Cette semaine, Dominique Tardif de ZSA s’entretient avec l’associée directrice du bureau montréalais de Gowlings, Me Joëlle Boisvert.
Pourquoi avez-vous, à l’origine, décidé d’être avocate plutôt que de choisir une autre profession? Fruit de longues réflexions, une histoire de famille ou un pur hasard?
J’aime dire que le droit a été pour moi un accident de parcours et l’une des meilleures « erreurs » de ma vie! Dans ma famille, je n’avais pas d’avocats en pratique privée dans un grand bureau. Mon père était homme d’affaires et je pensais suivre sa trace. J’avais donc fait ma demande en commerce. À l’époque, on ne pouvait pas faire deux demandes auprès de la même université.

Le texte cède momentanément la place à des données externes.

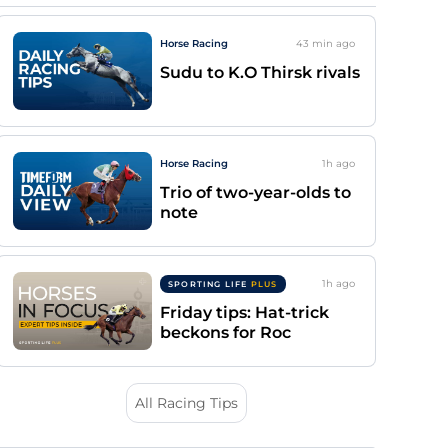
Horse Racing
43 min
ago
Sudu to K.O Thirsk rivals
Horse Racing
1h
ago
Trio of two-year-olds to
note
1h
ago
SPORTING LIFE
PLUS
Friday tips: Hat-trick
beckons for Roc
All Racing Tips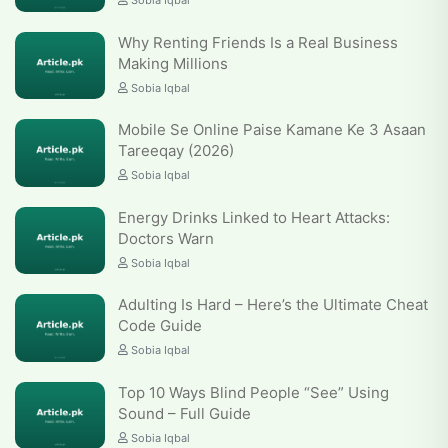
Sobia Iqbal
Why Renting Friends Is a Real Business
Making Millions
Sobia Iqbal
Mobile Se Online Paise Kamane Ke 3 Asaan
Tareeqay (2026)
Sobia Iqbal
Energy Drinks Linked to Heart Attacks:
Doctors Warn
Sobia Iqbal
Adulting Is Hard – Here’s the Ultimate Cheat
Code Guide
Sobia Iqbal
Top 10 Ways Blind People “See” Using
Sound – Full Guide
Sobia Iqbal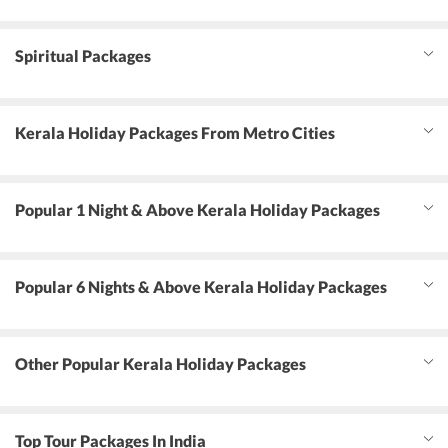
Spiritual Packages
Kerala Holiday Packages From Metro Cities
Popular 1 Night & Above Kerala Holiday Packages
Popular 6 Nights & Above Kerala Holiday Packages
Other Popular Kerala Holiday Packages
Top Tour Packages In India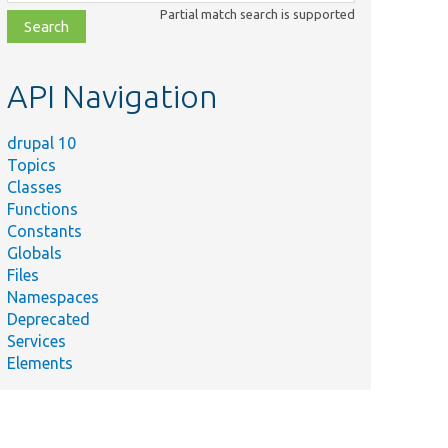
class,
Partial match search is supported
file,
topic,
etc.
API Navigation
drupal 10
Topics
Classes
Functions
Constants
Globals
Files
Namespaces
Deprecated
Services
Elements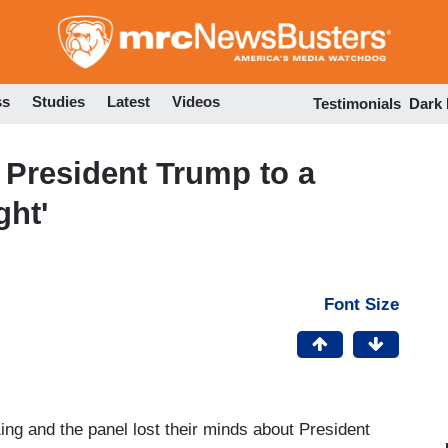
Skip
to
main
content
ss
Studies
Latest
Videos
Testimonials
Dark
President Trump to a
ght'
Font Size
ng and the panel lost their minds about President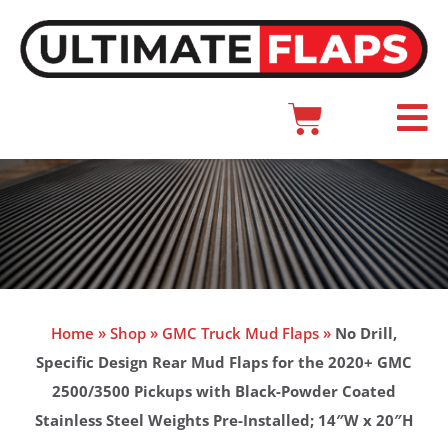
Skip
to
content
Cart
Main
Menu
Home
»
Shop
»
GMC Truck Mud Flaps
»
No Drill,
Specific Design Rear Mud Flaps for the 2020+ GMC
2500/3500 Pickups with Black-Powder Coated
Stainless Steel Weights Pre-Installed; 14″W x 20″H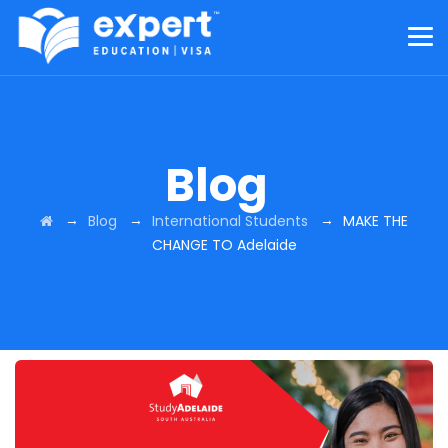
Blog
→
→
→
Blog
International Students
MAKE THE
CHANGE TO Adelaide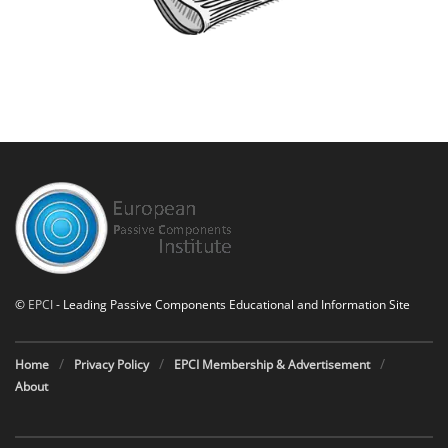
©
EPCI
- Leading Passive Components Educational and Information Site
Home
Privacy Policy
EPCI Membership & Advertisement
About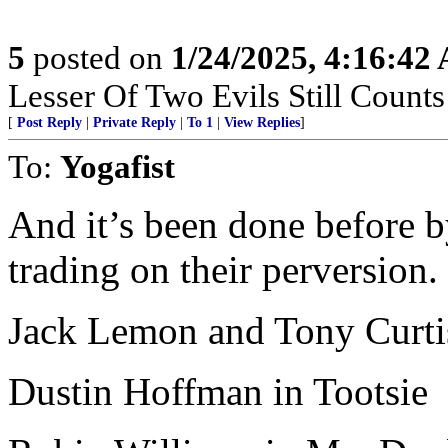
5
posted on
1/24/2025, 4:16:42
Lesser Of Two Evils Still Counts
[
Post Reply
|
Private Reply
|
To 1
|
View Replies
]
To:
Yogafist
And it’s been done before b
trading on their perversion.
Jack Lemon and Tony Curtis
Dustin Hoffman in Tootsie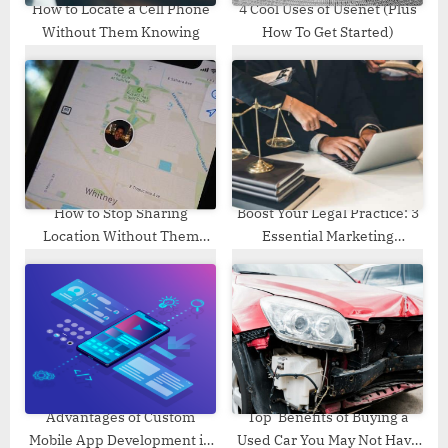
How to Locate a Cell Phone
4 Cool Uses of Usenet (Plus
Without Them Knowing
How To Get Started)
How to Stop Sharing
Boost Your Legal Practice: 3
Location Without Them
Essential Marketing
Knowing
Strategies for Corporate
Lawyers
Advantages of Custom
Top Benefits of Buying a
Mobile App Development in
Used Car You May Not Have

Pour le plaisir d’essayer, j’ai aussi fait une demande en droit à l’Université de Sherbrooke, sachant cependant qu’à l’époque, il était très difficile d’y entrer. J’aimais le théâtre, les débats oratoires et m’exprimer. Dans mon for intérieur, je crois bien que je me demandais si j’étais capable de réussir une carrière en droit alors que personne ne faisait ça dans mon environnement.

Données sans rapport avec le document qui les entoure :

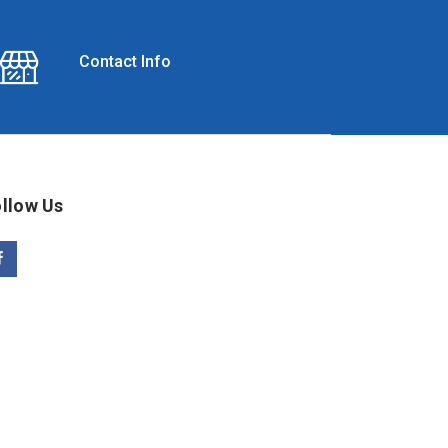
Contact Info
llow Us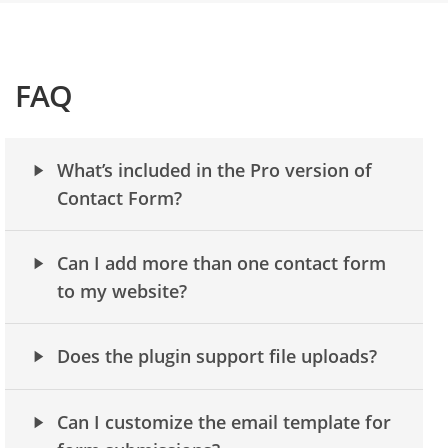
FAQ
What’s included in the Pro version of
Contact Form?
Can I add more than one contact form
to my website?
Does the plugin support file uploads?
Can I customize the email template for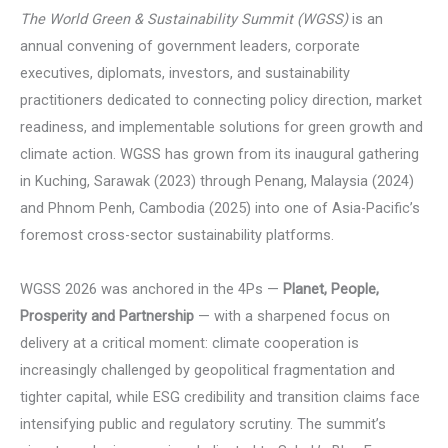
The World Green & Sustainability Summit (WGSS)
is an
annual convening of government leaders, corporate
executives, diplomats, investors, and sustainability
practitioners dedicated to connecting policy direction, market
readiness, and implementable solutions for green growth and
climate action. WGSS has grown from its inaugural gathering
in Kuching, Sarawak (2023) through Penang, Malaysia (2024)
and Phnom Penh, Cambodia (2025) into one of Asia-Pacific’s
foremost cross-sector sustainability platforms.
WGSS 2026 was anchored in the 4Ps —
Planet, People,
Prosperity and Partnership
— with a sharpened focus on
delivery at a critical moment: climate cooperation is
increasingly challenged by geopolitical fragmentation and
tighter capital, while ESG credibility and transition claims face
intensifying public and regulatory scrutiny. The summit’s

J’étais à Paris avec mes parents lorsque j’ai fait mon choix définitif pour le droit. Je m’en souviens très bien. Nous étions sur un pont et je me suis retournée vers mon père en disant « Papa, je pense bien que je vais devenir avocate. Je poursuivrai ensuite en affaires mais j’aurai fait mon droit. » Et lui de me répondre : « Il est certain que tu seras bonne et que tu fais un bon choix ». J’ai donc déménagé à Sherbrooke. Incluant le Barreau, ce fut quatre magnifiques années. Je ne me suis pas trompée en écoutant mon instinct.

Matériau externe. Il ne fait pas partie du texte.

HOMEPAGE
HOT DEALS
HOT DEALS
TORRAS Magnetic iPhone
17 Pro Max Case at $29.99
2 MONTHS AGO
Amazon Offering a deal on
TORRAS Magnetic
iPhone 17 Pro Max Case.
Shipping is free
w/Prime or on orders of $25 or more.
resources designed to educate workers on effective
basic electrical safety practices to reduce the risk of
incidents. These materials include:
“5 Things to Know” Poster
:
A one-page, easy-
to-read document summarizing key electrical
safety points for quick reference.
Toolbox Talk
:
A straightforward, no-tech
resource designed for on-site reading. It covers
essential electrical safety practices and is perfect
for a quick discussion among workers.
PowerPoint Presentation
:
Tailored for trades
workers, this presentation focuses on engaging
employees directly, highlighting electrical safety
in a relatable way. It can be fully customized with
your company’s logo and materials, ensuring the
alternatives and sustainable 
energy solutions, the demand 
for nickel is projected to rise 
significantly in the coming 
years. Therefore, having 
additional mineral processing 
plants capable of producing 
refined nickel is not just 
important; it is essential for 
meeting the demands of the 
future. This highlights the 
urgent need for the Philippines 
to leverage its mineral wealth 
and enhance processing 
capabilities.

J’aime aujourd’hui à dire que je fais des affaires, même si je pratique en litige. Je travaille avec des entreprises et mon intérêt pour les affaires est assouvi par la pratique actuelle. J’ai le bonheur de travailler avec différentes entreprises, d’aller à la cour et de conseiller les clients quant à leurs stratégies.
Quel est le plus grand défi professionnel auquel vous avez fait face au cours de votre carrière?
Mon plus grand défi est quotidien et s’applique dans ma pratique aussi bien que dans mon rôle d’associée-directrice. Il faut être capable d’identifier les choses sur lesquelles j’ai vraiment du contrôle et que je peux faire changer, en les distinguant de celles sur lesquelles je n’en ai pas.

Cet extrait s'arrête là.